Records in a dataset
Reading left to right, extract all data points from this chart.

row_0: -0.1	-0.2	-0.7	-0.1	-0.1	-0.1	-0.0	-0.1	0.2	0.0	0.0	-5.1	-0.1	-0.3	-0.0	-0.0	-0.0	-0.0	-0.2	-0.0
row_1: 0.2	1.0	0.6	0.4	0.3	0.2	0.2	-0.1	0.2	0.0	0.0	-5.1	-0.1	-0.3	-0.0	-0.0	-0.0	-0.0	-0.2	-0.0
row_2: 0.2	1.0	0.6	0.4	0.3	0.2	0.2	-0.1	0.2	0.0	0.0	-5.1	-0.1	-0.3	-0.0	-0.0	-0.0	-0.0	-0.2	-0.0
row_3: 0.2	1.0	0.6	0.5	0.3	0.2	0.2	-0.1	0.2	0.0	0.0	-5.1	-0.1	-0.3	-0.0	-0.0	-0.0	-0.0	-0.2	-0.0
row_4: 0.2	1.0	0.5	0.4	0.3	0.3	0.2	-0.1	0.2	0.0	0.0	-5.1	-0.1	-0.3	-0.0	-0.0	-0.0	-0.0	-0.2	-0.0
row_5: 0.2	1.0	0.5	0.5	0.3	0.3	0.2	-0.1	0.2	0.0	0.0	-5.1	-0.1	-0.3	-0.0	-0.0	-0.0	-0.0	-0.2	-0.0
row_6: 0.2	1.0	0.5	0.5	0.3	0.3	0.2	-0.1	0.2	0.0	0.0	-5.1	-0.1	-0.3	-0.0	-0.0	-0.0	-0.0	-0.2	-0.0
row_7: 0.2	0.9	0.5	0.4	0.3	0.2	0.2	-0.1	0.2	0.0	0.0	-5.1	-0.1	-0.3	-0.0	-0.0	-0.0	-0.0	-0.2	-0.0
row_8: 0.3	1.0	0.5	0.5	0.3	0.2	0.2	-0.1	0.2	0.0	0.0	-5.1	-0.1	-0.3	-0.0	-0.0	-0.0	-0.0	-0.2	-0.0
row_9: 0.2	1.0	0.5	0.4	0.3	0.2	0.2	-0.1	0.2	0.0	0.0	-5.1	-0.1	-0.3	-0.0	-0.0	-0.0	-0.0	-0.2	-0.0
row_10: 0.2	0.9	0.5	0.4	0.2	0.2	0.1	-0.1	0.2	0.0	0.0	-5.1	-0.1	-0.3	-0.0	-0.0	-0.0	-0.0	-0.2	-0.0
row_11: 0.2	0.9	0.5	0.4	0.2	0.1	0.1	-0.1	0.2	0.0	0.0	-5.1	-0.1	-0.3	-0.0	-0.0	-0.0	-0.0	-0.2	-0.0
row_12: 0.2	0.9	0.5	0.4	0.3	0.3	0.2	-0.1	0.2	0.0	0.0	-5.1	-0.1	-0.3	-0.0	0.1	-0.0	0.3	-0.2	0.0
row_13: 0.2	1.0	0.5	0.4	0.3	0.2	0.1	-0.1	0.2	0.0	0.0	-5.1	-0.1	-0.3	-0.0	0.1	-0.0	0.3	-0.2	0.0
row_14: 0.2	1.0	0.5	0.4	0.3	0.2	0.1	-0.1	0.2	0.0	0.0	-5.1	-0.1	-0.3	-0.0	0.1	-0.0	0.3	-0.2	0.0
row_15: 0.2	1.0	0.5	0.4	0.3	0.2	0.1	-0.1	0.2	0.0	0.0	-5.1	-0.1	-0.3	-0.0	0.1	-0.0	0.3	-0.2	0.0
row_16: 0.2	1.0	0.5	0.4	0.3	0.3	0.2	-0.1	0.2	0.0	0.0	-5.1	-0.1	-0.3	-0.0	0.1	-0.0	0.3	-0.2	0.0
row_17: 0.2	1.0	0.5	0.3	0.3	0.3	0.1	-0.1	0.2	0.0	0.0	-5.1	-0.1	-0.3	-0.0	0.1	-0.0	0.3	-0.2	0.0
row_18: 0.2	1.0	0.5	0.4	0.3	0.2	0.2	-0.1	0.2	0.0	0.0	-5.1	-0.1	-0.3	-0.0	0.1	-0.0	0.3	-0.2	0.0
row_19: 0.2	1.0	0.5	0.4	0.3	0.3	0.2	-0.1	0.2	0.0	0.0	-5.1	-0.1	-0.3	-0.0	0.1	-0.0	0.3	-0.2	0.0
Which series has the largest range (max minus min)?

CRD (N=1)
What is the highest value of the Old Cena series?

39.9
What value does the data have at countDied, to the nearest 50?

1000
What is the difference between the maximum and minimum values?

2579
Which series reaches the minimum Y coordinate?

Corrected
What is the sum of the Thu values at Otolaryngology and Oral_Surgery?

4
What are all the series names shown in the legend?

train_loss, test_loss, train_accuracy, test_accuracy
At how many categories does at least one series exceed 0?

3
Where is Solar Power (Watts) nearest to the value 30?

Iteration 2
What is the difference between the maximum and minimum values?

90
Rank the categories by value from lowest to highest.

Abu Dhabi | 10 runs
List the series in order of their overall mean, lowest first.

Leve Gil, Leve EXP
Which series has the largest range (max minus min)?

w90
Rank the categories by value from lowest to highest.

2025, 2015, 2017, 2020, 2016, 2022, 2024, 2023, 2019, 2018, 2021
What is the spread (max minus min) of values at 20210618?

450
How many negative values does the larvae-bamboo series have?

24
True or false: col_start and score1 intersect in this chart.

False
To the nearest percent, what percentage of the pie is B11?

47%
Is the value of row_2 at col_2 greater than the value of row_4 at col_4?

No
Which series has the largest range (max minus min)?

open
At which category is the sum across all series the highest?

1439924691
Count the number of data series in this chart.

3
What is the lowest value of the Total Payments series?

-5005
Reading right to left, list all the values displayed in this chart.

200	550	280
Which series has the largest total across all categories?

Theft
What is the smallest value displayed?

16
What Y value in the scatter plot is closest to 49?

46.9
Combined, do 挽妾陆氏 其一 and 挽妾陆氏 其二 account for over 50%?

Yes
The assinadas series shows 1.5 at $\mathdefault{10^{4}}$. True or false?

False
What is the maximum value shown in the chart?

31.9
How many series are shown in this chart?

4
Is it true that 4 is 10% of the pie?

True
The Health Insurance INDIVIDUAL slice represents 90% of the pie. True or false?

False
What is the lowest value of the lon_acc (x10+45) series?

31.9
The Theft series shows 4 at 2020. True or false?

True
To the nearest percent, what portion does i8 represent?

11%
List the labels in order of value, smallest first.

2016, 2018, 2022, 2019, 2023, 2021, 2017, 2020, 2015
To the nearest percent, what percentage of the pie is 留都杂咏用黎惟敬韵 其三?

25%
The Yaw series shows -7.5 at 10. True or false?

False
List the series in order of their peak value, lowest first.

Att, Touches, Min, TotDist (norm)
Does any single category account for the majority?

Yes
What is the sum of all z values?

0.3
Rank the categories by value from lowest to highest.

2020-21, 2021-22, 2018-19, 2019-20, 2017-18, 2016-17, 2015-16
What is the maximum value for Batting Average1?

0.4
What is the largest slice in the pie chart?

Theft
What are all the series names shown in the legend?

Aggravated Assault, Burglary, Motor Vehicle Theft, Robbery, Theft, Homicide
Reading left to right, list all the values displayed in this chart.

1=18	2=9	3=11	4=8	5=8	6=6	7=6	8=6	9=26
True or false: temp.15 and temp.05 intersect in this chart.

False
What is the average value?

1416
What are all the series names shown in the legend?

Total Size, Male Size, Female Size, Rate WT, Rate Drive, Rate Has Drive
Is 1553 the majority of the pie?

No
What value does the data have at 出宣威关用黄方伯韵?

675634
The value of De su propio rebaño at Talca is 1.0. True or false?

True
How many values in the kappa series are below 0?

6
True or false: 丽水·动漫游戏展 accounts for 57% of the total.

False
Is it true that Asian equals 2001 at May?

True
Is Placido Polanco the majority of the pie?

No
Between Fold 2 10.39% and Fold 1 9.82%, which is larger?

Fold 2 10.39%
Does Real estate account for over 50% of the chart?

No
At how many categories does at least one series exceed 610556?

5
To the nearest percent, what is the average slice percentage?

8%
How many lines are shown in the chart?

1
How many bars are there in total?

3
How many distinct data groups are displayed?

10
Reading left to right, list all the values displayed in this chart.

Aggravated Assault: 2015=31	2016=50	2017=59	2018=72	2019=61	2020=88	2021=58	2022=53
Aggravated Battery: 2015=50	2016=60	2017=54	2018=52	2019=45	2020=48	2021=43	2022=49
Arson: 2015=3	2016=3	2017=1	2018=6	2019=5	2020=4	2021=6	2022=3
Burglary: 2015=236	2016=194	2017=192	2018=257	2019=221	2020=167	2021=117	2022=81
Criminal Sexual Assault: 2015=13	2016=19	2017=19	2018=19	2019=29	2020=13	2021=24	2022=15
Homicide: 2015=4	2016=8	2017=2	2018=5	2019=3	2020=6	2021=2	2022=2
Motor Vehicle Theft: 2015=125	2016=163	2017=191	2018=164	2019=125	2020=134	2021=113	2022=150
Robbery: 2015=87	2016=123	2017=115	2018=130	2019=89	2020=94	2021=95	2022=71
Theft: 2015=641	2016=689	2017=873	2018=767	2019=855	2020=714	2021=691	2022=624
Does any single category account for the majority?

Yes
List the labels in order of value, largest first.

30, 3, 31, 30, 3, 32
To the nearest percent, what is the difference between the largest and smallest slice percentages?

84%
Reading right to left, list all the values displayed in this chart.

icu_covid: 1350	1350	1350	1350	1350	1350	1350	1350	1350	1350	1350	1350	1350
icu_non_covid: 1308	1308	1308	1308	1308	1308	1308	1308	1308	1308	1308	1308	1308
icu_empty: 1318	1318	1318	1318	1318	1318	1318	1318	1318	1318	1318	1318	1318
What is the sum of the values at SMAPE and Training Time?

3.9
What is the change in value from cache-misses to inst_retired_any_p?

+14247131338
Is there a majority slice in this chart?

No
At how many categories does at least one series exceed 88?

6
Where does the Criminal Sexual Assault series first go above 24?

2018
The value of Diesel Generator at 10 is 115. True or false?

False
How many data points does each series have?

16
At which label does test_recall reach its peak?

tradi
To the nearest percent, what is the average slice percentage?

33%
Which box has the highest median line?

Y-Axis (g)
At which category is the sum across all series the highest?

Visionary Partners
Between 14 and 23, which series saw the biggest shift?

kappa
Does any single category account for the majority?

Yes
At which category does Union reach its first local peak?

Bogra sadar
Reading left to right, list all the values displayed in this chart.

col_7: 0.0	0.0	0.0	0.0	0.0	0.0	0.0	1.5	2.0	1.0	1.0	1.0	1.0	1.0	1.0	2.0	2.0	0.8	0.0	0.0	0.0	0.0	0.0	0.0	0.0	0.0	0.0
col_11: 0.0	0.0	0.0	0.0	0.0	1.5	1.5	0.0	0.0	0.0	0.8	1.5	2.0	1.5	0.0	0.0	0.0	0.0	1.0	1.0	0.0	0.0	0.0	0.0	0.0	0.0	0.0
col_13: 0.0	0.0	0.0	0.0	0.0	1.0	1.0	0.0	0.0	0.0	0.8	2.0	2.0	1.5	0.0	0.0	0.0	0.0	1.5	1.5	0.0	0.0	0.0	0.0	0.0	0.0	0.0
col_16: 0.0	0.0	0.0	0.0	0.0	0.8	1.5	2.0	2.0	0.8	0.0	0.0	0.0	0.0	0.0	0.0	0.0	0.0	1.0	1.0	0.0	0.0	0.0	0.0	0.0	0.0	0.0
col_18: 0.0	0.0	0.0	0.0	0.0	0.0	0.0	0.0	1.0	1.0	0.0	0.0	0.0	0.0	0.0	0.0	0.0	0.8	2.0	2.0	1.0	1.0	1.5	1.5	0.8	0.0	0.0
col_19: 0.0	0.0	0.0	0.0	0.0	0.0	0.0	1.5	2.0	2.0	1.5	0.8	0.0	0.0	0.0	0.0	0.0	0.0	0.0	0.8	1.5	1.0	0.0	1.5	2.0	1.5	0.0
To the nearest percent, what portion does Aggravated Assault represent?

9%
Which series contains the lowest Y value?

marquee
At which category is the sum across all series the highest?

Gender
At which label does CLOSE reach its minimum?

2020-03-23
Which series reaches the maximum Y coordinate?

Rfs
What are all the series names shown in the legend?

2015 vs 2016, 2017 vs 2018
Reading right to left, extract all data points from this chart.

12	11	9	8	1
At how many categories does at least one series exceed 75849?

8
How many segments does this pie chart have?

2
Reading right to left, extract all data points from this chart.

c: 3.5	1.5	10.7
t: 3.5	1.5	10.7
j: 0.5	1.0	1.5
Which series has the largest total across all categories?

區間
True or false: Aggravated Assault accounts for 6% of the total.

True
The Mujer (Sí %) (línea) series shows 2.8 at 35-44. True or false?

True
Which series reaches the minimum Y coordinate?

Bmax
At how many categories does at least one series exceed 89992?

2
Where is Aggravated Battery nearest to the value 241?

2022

▶ **Action item**
Turn the records from the line containing "Visionary Partners" through the line containing "Which series contains the lowest Y value?", inclusive, into a numbered list with the blank lines left out.

▶ **Solution to the exercise**
1. Visionary Partners
2. Between 14 and 23, which series saw the biggest shift?
3. kappa
4. Does any single category account for the majority?
5. Yes
6. At which category does Union reach its first local peak?
7. Bogra sadar
8. Reading left to right, list all the values displayed in this chart.
9. col_7: 0.0	0.0	0.0	0.0	0.0	0.0	0.0	1.5	2.0	1.0	1.0	1.0	1.0	1.0	1.0	2.0	2.0	0.8	0.0	0.0	0.0	0.0	0.0	0.0	0.0	0.0	0.0
10. col_11: 0.0	0.0	0.0	0.0	0.0	1.5	1.5	0.0	0.0	0.0	0.8	1.5	2.0	1.5	0.0	0.0	0.0	0.0	1.0	1.0	0.0	0.0	0.0	0.0	0.0	0.0	0.0
11. col_13: 0.0	0.0	0.0	0.0	0.0	1.0	1.0	0.0	0.0	0.0	0.8	2.0	2.0	1.5	0.0	0.0	0.0	0.0	1.5	1.5	0.0	0.0	0.0	0.0	0.0	0.0	0.0
12. col_16: 0.0	0.0	0.0	0.0	0.0	0.8	1.5	2.0	2.0	0.8	0.0	0.0	0.0	0.0	0.0	0.0	0.0	0.0	1.0	1.0	0.0	0.0	0.0	0.0	0.0	0.0	0.0
13. col_18: 0.0	0.0	0.0	0.0	0.0	0.0	0.0	0.0	1.0	1.0	0.0	0.0	0.0	0.0	0.0	0.0	0.0	0.8	2.0	2.0	1.0	1.0	1.5	1.5	0.8	0.0	0.0
14. col_19: 0.0	0.0	0.0	0.0	0.0	0.0	0.0	1.5	2.0	2.0	1.5	0.8	0.0	0.0	0.0	0.0	0.0	0.0	0.0	0.8	1.5	1.0	0.0	1.5	2.0	1.5	0.0
15. To the nearest percent, what portion does Aggravated Assault represent?
16. 9%
17. Which series contains the lowest Y value?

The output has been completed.